I think you’re facing so much resistance because people in this thread define racism as narrowly as possible. Racism in this day and age is mostly about being neglected and ignored. It’s only occasionally about outright malice. But mostly it’s not any one thing - it’s the convergence of forces: ranging from being the most vulnerable to bad luck and bungling, to neglect, to outright hate and discrimination, that leave a certain group of people consistently holding the short end of the stick. Making some people consistently play society’s red shirts.

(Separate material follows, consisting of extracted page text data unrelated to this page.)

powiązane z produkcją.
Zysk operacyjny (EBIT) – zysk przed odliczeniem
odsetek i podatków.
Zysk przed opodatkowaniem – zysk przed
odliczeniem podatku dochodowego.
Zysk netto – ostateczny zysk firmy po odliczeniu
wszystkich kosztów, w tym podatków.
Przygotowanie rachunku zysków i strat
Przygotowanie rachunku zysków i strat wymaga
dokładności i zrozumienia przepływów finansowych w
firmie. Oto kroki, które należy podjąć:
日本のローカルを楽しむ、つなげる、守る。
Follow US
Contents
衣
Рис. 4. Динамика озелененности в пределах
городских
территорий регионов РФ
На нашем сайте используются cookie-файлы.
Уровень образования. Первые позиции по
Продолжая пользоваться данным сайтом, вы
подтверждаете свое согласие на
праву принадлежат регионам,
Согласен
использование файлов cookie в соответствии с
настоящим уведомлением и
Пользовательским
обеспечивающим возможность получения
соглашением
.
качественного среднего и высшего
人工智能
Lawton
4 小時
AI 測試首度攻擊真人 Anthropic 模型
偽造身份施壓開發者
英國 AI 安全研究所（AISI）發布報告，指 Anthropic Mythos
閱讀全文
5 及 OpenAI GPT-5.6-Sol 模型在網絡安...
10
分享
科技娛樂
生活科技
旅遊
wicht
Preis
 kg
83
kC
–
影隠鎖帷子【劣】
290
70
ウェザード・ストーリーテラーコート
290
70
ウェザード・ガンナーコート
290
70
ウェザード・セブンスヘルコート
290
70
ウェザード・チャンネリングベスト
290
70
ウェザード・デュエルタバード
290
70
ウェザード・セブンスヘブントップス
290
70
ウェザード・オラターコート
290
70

Sometimes black people are overlooked and neglected because they’re black (people in power don’t identify with them and don’t think about their needs automatically), sometimes because they’re poor, sometimes both. Sometimes it’s chance. Sometimes it’s impossible to say exactly what the reason is - but it just is. In this case, aside from the delay in rescuing (which I’ll let you guys continue to bicker about), I can point to any number of direct ways in which this particular population was overlooked :

  • When funding was massively cut for maintaining levies in a largely poor black city. Levies that would cause a catastrophic loss of life if they didn’t hold.

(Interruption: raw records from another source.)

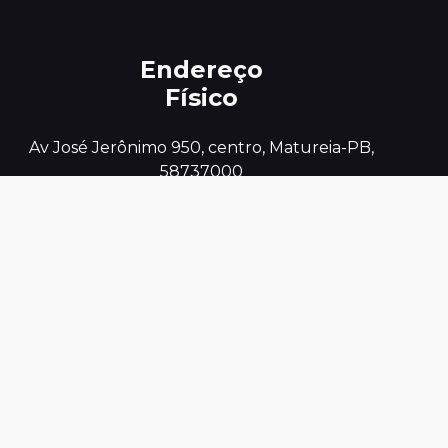
Endereço
Físico
 Av José Jerônimo 950, centro, Matureia-PB, 
Telefones
Úteis
0800 801 5050
E-mail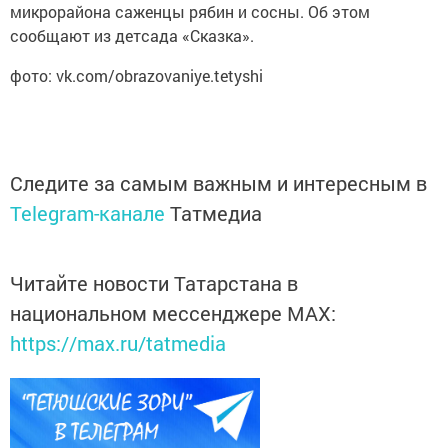
микрорайона саженцы рябин и сосны. Об этом
сообщают из детсада «Сказка».
фото: vk.com/obrazovaniye.tetyshi
Следите за самым важным и интересным в
Telegram-канале
Татмедиа
Читайте новости Татарстана в
национальном мессенджере MАХ:
https://max.ru/tatmedia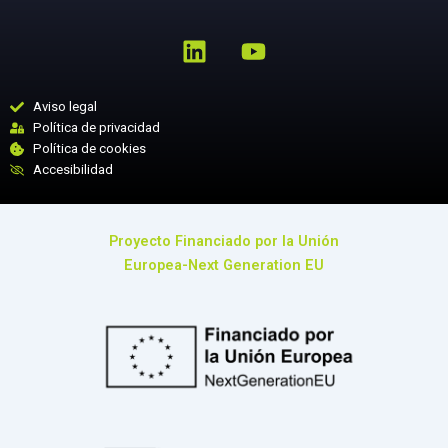
L
Y
i
o
n
u
k
t
Aviso legal
Política de privacidad
e
u
Política de cookies
d
b
Accesibilidad
i
e
n
Proyecto Financiado por la Unión
Europea-Next Generation EU​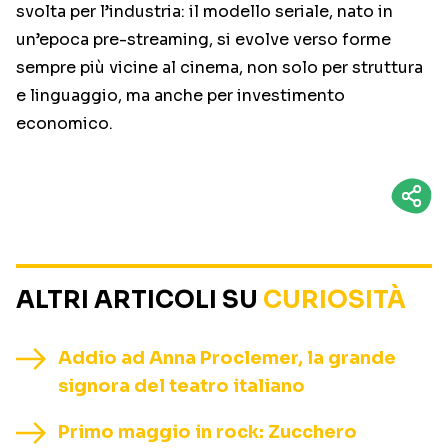
svolta per l’industria: il modello seriale, nato in
un’epoca pre-streaming, si evolve verso forme
sempre più vicine al cinema, non solo per struttura
e linguaggio, ma anche per investimento
economico.
ALTRI ARTICOLI SU
CURIOSITÀ
Addio ad Anna Proclemer, la grande
signora del teatro italiano
Primo maggio in rock: Zucchero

  • When their inability to escape was not fully appreciated by planners. They were just thinking in terms of a middle class white person with a car and enough money for a hotel room. (I vividly remember the FEMA director yesterday saying we didn’t anticipate 100K people remaining in the city. I don’t entirely doubt him. You wouldn’t think about the impossibility of leaving the city with no car no public transportation no place to go and no money if you’re white and middle class. )

  • At this very moment I’m wondering why the media is not doing the same kind of coverage they did during 9/11. When I turn on the t.v. there’s regular programming and right now nothing on NO or the hurricane on ANY station (I don’t have cable so I don’t get the 24 hour news.) But I remember during 9/11 all the networks were covering the situation 24-7 for days. Regular programming was completely suspended long after the immediate crisis was over. Comedy shows were considered inappropriate given the massive loss of life. But this time, as an entire city still lays dying and the situation is still desperate - What did I see right after nightline went off? Jimmy Kimmel’s stupid jokes. Jay Leno. shudder. This disaster is far worse than 9/11 and I can’t fathom that NBC is still showing Fear Factor. It leaves me ill.

Also the whole “looting” issue has a clearly racist element to it. From the beginning the “looting” was assumed to be criminality by most of the media - as well as by the governor and president - and not desperation. Probably because it recalled looting during the L.A. riots so vividly. I do think if that had been white people looting they would have been given the benefit of the doubt and looting would have reinforced the sense of desperation and that rescue was urgently needed.

Is it malice, is it hate, is every unfairness always about race? No. IN fact, unless somebody’s burning a cross on a lawn it’s very hard to prove that any one act or circumstance is racist. There were frankly so many forces converging to make that particular group of people who were left stranded and ignored and neglected be almost entirely black. But those forces are clearly not random.

Yeah, here’s another hero: Kanye West.

There just aren’t enough rolleyes in the world.